Unfortunately today, we just might be faced with a repeat of history. With the tobacco
situation, that history saw the emergence of a tobacco/disease hypothesis, then it saw a
consensus that rejected the possibility that tobacco could cause disease, and then that
consensus flipped entirely on its head. It took 66 years for that to play out. Much of the tobacco
history parallels what we're witnessing today, but for me, one parallel was most unexpected, that being that in 1898 a medical student first theorized that tobacco caused cancer. If you're well versed on vaccine history, you know it was exactly 100 years later, in 1998, that Dr. Andrew Wakefield published a paper in the Lancet, a paper which today is blamed for the entire "anti-vaccine" movement.
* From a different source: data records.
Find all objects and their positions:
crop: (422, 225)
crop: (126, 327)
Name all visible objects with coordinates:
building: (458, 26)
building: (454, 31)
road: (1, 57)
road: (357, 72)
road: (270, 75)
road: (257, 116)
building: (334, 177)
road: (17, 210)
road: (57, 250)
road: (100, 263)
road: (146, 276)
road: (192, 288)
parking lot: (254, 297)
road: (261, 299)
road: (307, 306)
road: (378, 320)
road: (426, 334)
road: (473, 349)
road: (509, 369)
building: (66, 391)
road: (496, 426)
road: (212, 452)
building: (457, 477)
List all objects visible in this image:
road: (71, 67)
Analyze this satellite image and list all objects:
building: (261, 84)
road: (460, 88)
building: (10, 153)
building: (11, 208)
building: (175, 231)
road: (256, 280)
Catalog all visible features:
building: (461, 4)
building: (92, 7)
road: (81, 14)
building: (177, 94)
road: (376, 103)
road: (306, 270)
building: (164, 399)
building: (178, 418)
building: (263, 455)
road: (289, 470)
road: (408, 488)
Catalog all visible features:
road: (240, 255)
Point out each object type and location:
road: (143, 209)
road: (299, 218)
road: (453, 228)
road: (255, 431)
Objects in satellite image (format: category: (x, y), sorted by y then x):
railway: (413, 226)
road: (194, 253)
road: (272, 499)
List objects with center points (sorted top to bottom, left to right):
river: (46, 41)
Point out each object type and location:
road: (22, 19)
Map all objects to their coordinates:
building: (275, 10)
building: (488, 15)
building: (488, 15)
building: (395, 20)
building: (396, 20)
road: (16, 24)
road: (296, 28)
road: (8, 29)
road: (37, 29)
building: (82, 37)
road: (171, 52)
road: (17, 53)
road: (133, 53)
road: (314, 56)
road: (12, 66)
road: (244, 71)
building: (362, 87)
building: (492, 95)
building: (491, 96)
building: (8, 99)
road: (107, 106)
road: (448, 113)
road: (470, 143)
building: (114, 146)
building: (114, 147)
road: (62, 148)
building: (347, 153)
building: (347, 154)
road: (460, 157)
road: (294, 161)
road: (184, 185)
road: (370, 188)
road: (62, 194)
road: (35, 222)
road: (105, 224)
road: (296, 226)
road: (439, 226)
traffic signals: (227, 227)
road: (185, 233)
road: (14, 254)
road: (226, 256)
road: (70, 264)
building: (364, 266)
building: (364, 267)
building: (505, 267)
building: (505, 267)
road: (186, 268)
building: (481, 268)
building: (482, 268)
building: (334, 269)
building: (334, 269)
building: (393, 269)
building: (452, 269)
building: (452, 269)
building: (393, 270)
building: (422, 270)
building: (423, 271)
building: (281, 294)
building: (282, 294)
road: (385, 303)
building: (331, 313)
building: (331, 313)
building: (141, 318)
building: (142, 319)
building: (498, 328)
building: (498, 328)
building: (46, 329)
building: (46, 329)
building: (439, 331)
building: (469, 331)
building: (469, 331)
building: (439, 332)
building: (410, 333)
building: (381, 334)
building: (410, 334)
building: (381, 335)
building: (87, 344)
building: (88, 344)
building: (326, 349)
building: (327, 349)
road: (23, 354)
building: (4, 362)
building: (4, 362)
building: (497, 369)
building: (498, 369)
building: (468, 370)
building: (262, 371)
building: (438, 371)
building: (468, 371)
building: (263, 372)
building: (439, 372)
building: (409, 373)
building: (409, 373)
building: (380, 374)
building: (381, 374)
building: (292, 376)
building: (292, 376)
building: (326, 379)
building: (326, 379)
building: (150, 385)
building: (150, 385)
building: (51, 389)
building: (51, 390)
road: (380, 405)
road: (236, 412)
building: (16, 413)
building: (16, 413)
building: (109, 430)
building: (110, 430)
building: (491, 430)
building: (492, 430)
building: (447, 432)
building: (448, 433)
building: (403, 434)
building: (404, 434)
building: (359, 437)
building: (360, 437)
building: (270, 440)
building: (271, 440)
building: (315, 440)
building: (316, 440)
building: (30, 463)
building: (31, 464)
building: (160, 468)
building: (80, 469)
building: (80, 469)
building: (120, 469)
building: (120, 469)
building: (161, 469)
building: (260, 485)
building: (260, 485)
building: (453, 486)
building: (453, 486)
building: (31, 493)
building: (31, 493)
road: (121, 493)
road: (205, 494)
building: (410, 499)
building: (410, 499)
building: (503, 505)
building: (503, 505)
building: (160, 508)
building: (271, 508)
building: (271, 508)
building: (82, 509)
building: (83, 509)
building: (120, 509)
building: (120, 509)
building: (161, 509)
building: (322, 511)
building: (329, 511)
So on the vaccine front, the publication date of that 1998 paper might be marked as day one in a projected 66 year timeline. Knowing the tobacco history, that timeline and the tactics used throughout that debate can serve as a metaphorical GPS for us, to help us pinpoint where exactly we are (22 years in) in bringing about awareness on this topic. One marked difference though between the tobacco and vaccine situation, is that tobacco was a habit started by choice, in adolescence or adulthood. In contrast, vaccination is a required medication forced onto every healthy infant and child. Hopefully because of the force with which vaccination is being pushed, hopefully that force will cause people to begin paying close attention sooner than happened with tobacco.